# 1/4 acre lawn: ride on mower options?



## gizzygone (Jul 26, 2012)

I have just over 1/4 of an acre of land. For the most part it's all open (no big trees). 

I have a nice Honda push mower that does the trick: and by mulching I can get the yard done in about an hour. 

My problem is the other tasks: Dethatching, aerating, etc... Sure they're only needed once or twice a year, but renting machines gets pricey and annoying (even when going in with neighbors). 

Obviously I'd look like an idiot with a lawn tractor in such a small yard, but the attachments almost make sense for one. 

So I'm curious: would a lawn tractor make sense? Or what do you all do for lawn care for smaller lawns?


----------



## Bondo (Dec 8, 2007)

> So I'm curious: would a lawn tractor make sense? Or what do you all do for lawn care for smaller lawns?


Ayuh,.... I'm only 62, 'n still very active, so, Ya, you'd look pretty foolish to me,....

I don't do dethatching, aerating, etc...
I mow my lawn when it needs it, which is weekly from May through July, then the heat kicks in, 'n it rains less often, so every other week til late September,...

I also see _No_ need to have a golf course lookin' lawn,...
In my world, anything that's green after I mow is good enough to call a Lawn,....


----------



## Windows on Wash (Aug 30, 2011)

Not in my opinion.
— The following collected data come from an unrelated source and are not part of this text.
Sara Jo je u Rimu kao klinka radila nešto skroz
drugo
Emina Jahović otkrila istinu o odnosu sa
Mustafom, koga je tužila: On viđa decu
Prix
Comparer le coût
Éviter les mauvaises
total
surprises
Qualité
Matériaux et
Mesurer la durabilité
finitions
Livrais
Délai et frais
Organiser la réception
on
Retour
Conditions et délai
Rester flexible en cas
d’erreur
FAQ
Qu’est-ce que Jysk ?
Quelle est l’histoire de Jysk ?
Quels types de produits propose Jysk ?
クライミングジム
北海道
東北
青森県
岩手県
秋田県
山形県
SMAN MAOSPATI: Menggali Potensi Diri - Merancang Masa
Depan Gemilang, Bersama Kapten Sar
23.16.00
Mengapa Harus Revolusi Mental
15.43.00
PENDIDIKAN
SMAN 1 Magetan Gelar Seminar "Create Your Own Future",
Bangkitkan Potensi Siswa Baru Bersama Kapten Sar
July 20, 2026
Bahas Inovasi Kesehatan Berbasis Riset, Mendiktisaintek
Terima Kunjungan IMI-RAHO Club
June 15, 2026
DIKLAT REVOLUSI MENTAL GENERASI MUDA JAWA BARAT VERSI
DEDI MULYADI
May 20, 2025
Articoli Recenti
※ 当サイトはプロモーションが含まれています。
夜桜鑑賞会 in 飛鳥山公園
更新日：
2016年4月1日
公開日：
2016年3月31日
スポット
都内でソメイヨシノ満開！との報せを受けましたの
Unless you are talking the much higher end machines and implements (i.e. the CUT - compact utility tractors...not the riding mowers at HD and Lowes in this case), the job you will get with the rental equipment is much better. 
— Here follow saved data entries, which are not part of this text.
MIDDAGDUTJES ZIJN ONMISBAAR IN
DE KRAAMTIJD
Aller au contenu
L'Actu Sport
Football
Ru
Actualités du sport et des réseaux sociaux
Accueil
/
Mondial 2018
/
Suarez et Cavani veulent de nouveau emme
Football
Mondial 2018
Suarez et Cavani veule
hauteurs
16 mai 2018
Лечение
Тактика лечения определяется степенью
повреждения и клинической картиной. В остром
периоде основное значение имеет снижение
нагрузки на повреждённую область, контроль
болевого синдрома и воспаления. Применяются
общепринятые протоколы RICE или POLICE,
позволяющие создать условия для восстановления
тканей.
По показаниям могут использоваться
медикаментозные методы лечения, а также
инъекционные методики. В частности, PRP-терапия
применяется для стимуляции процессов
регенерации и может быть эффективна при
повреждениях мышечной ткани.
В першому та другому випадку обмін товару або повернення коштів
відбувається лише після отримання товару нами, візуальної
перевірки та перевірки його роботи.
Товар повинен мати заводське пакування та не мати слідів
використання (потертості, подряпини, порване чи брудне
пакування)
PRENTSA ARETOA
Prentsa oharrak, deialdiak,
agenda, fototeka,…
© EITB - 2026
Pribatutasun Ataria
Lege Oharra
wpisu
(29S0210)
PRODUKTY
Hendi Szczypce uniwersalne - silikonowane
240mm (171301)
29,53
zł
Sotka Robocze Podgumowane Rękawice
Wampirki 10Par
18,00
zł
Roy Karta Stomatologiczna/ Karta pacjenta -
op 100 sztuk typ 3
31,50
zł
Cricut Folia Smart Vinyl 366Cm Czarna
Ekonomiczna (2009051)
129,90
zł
Your standard riding lawn mower will not do any of those functions very well and if you get into the higher end machines, they are over 10K (well over) and the implements are in the thousands of dollars as well.


----------



## lenaitch (Feb 10, 2014)

So long as you are physically able to use a push mower, I don't think a lawn tractor is worth it for a yard that size. As mentioned, the attachments and accessories are expensive and don't always perform as well as a dedicated machine from a rental and depending on the make, can be an unholy pain to install. Also, since you say it is "mostly open" you will still need the push mower for parts you can't get at with the tractor.


----------



## Colbyt (Jan 27, 2014)

I've mowed mine twice now and the last time last year was around Dec 10 (mostly to mulch the leaves).
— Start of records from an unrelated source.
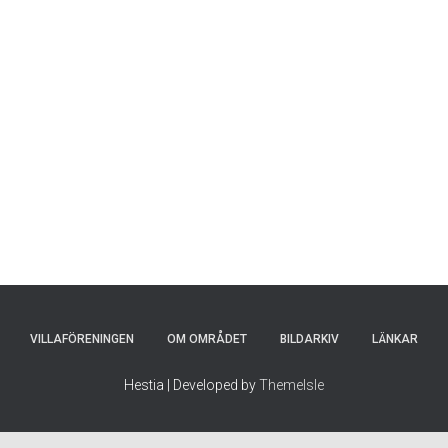
VILLAFÖRENINGEN
OM OMRÅDET
BILDARKIV
LÄNKAR
Hestia | Developed by
ThemeIsle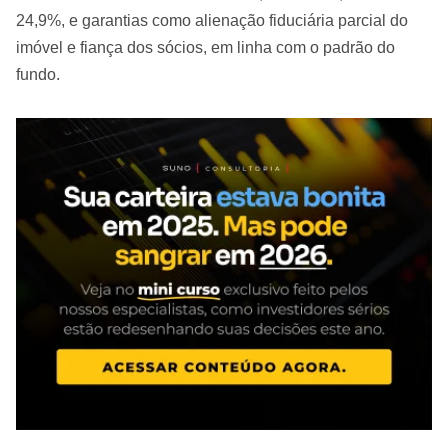
24,9%, e garantias como alienação fiduciária parcial do
imóvel e fiança dos sócios, em linha com o padrão do
fundo.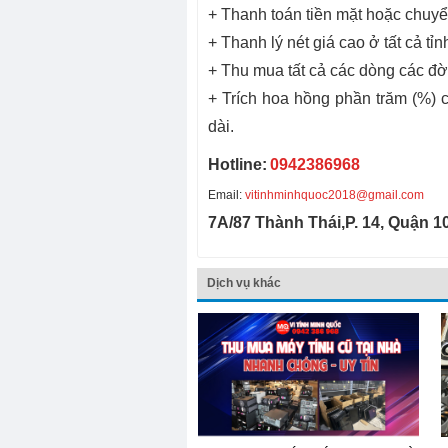
+ Thanh toán tiền mặt hoặc chuyể
+ Thanh lý nét giá cao ở tất cả t
+ Thu mua tất cả các dòng các đờ
+ Trích hoa hồng phần trăm (%) c
dài.
Hotline:
0942386968
Email:
vitinhminhquoc2018@gmail.com
7A/87 Thành Thái,P. 14, Quận 1
Dịch vụ khác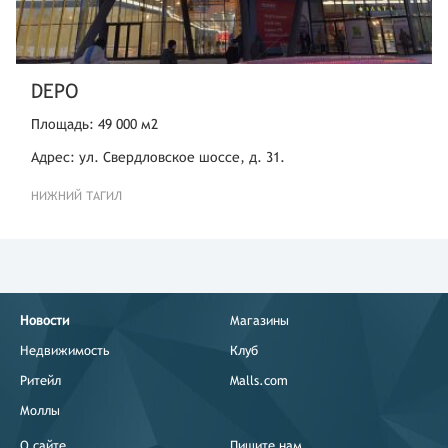
DEPO
Площадь: 49 000 м2
Адрес: ул. Свердловское шоссе, д. 31.
НИЖНИЙ ТАГИЛ
Новости
Магазины
Недвижимость
Клуб
Ритейл
Malls.com
Моллы
О сайте
Пишите нам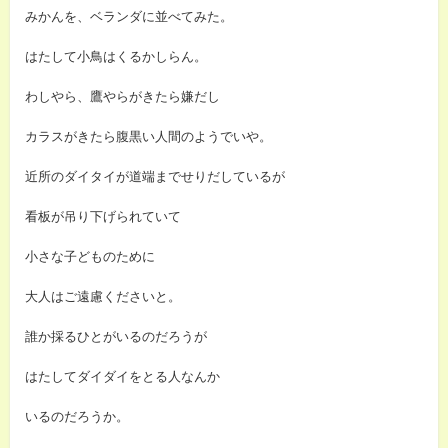
みかんを、ベランダに並べてみた。
はたして小鳥はくるかしらん。
わしやら、鷹やらがきたら嫌だし
カラスがきたら腹黒い人間のようでいや。
近所のダイタイが道端までせりだしているが
看板が吊り下げられていて
小さな子どものために
大人はご遠慮くださいと。
誰か採るひとがいるのだろうが
はたしてダイダイをとる人なんか
いるのだろうか。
I have not dethatched since I put a mulching blade on the Snapper. The yard has never been aerated in the 22 years I have lived here . I live on a gold course and the yard matches the surroundings.

I do have a rider for about half the yard you have. At the time I bought it I just did not have the energy to climb ladders all day and mow the grass with a push mower when I got home. The Snapper was the largest mower that would fit in the garage and still allow two cars to fit. 

Buy a rider if you want. I suspect you will not be pleased with the results of the attachments. I think the neighbors are crazy to pay 40-50 $ a week to get theirs mowed so I really don't care that they think I'm crazy for owning a rider that paid for itself the first 3 years that I owned it.


----------